Loading package integer-gmp ... linking ... done.
Loading package base ... linking ... done.
[1 of 1] Compiling PiMelody        ( PiMelody.hs, interpreted )
Ok, modules loaded: PiMelody.
*PiMelody> take 24 $ accompany piMelody
[([C',A],Am),([D',A],Dm),([E',B'],E),([B,F'],E),([E',C'],Am),([E',A'],Am),([B',Gs'],E),([B'],E),([C'],Am),([B],G7),([C'],C),([A',D'],Dm),([F',B],G7),([F',D'],G7),([C',C'],C),([A',C'],Am),([B,Gs'],E),([B',E'],E),([Gs,B],E),([A',A'],Am),([D',A],Dm),([B',Gs'],E),([A],Am),([F'],Dm)]

Here's a demo on Ideone.com, producing thousands of notes until time-out.

Answer 3

I think the reason this works is that all of the digits are assigned to notes within a scale, A harmonic minor. This in itself is a set of rules and reduces the complexity of the harmonic language. Similarly, rules can be created to accompany the melody in a consonant way. The easiest way to start would be to have a rule that the melodic note on each downbeat would be a chord tone. From there some rules would be needed to have the choice of chords make sense in a tonal setting, harmonic function, basically adding theory. V goes to I and such. As the rules get more complex there will need to be a certain amount of randomness added to make it authentic. Strictly following the rules would often sound very boring, too in the box. The randomness would occasionally allow dissonance on downbeats or a less likely harmonization. It would be hard to make it sound unique but probably pretty easy to follow basic rules and sound consonant.
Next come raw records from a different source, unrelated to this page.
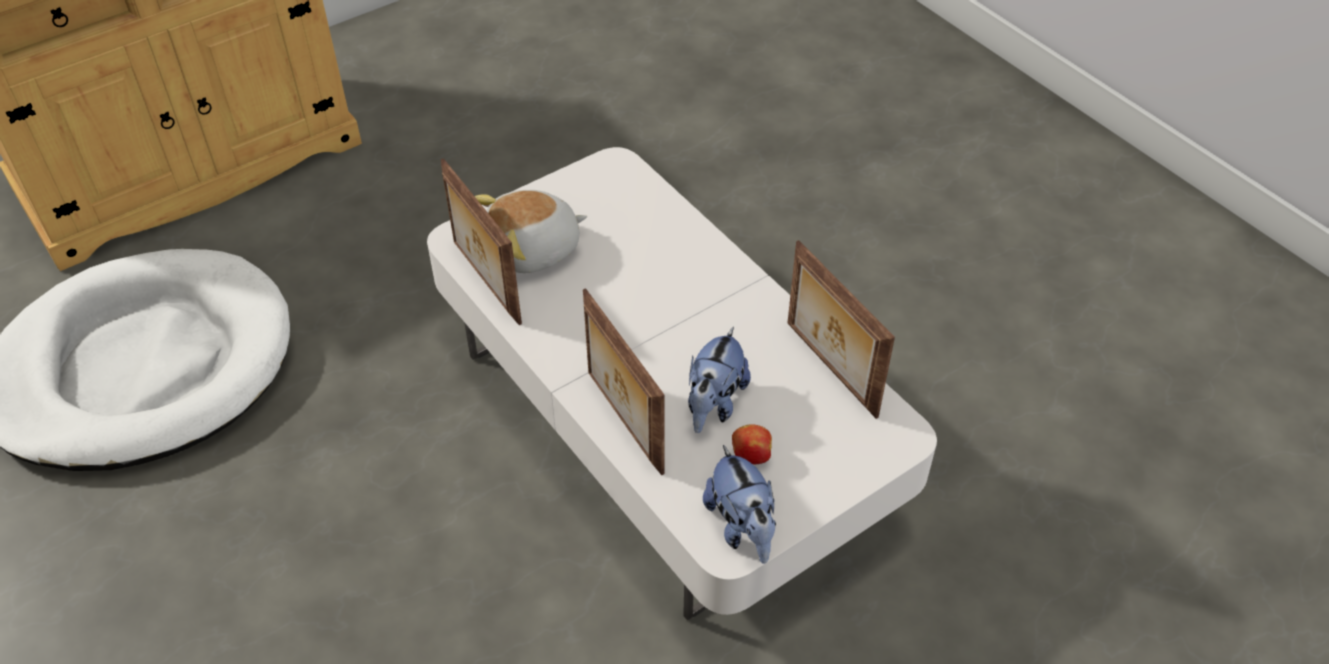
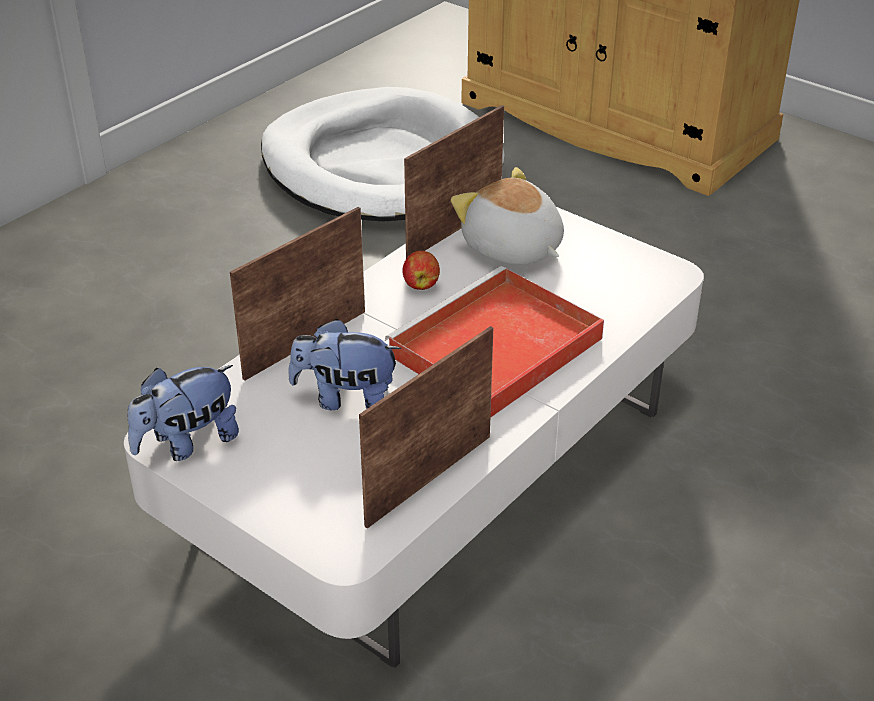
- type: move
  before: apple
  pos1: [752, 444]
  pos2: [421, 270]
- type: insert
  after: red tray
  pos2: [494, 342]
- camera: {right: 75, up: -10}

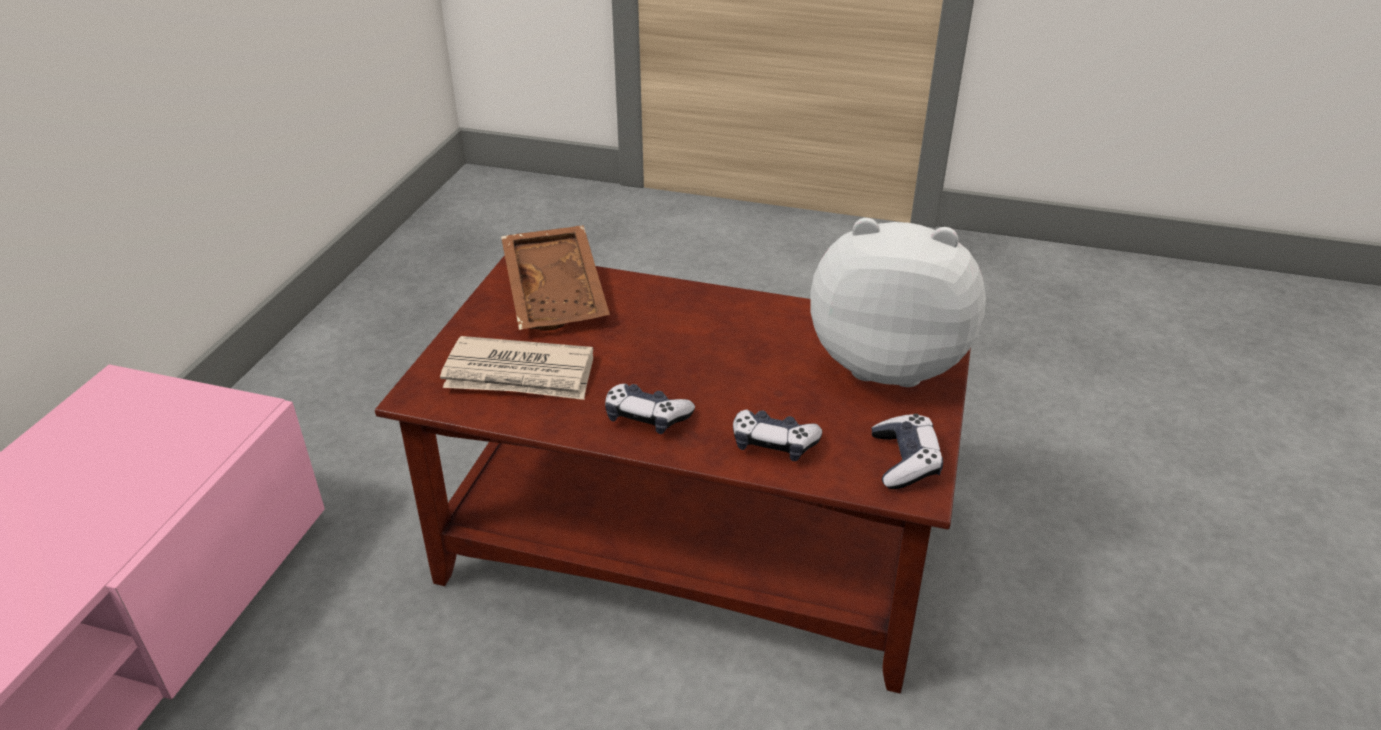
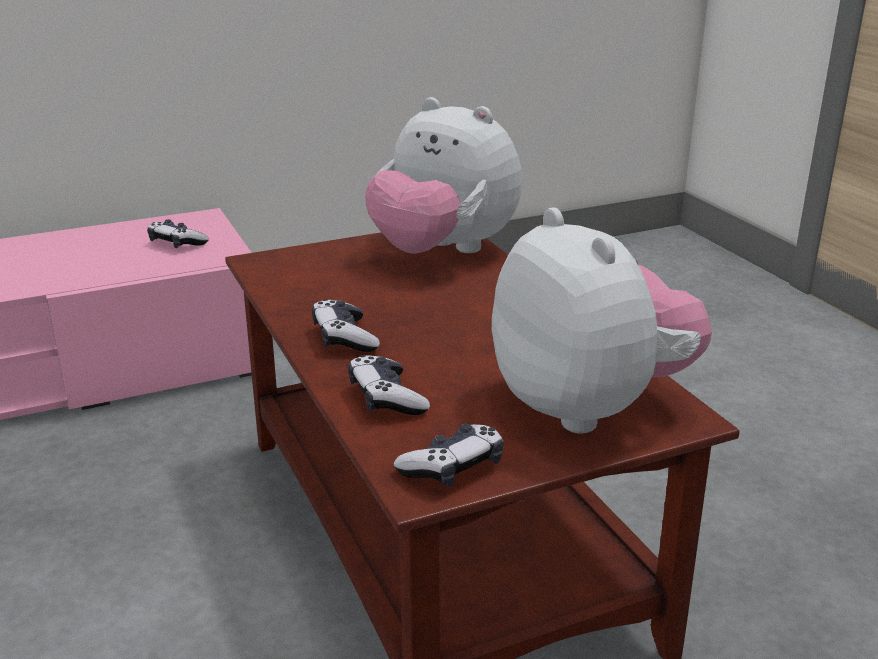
- type: replace
  before: brown tray
  after: plush toy
  pos1: [555, 278]
  pos2: [443, 175]
- type: delete
  before: newspaper
  pos1: [516, 368]
- type: insert
  after: gamepad
  pos2: [178, 233]
- camera: {right: 50, up: -10}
The example is on the simple side as far as melodic choice. I would guess that the composer chose his/her own chords to follow the melody. If an algorithm of some sort was used it was either relatively complex, which I doubt given the simplicity of melodic choice, or a very simple algorithm was used and modified by the composer. Ultimately, the thing that makes the example especially nice is the arpeggiation. It adds the human feeling. The composer also chose to play with the tempo and dynamics, again adding to the humanizing effect. If you wanted to write a whole piece that was convincing and based exclusively on algorithms, it would have to be incredibly complex. Like, that could be a life's work sort of thing. However, there are lots of DAWs and plugins that have "humanization" functions or an ability to add randomness to any of the dynamics/note length, note, note placement, etc. but this won't always make a convincing performance, sometimes it sounds random. So having a human reinterpret a basic algorithm would probably yield the best result.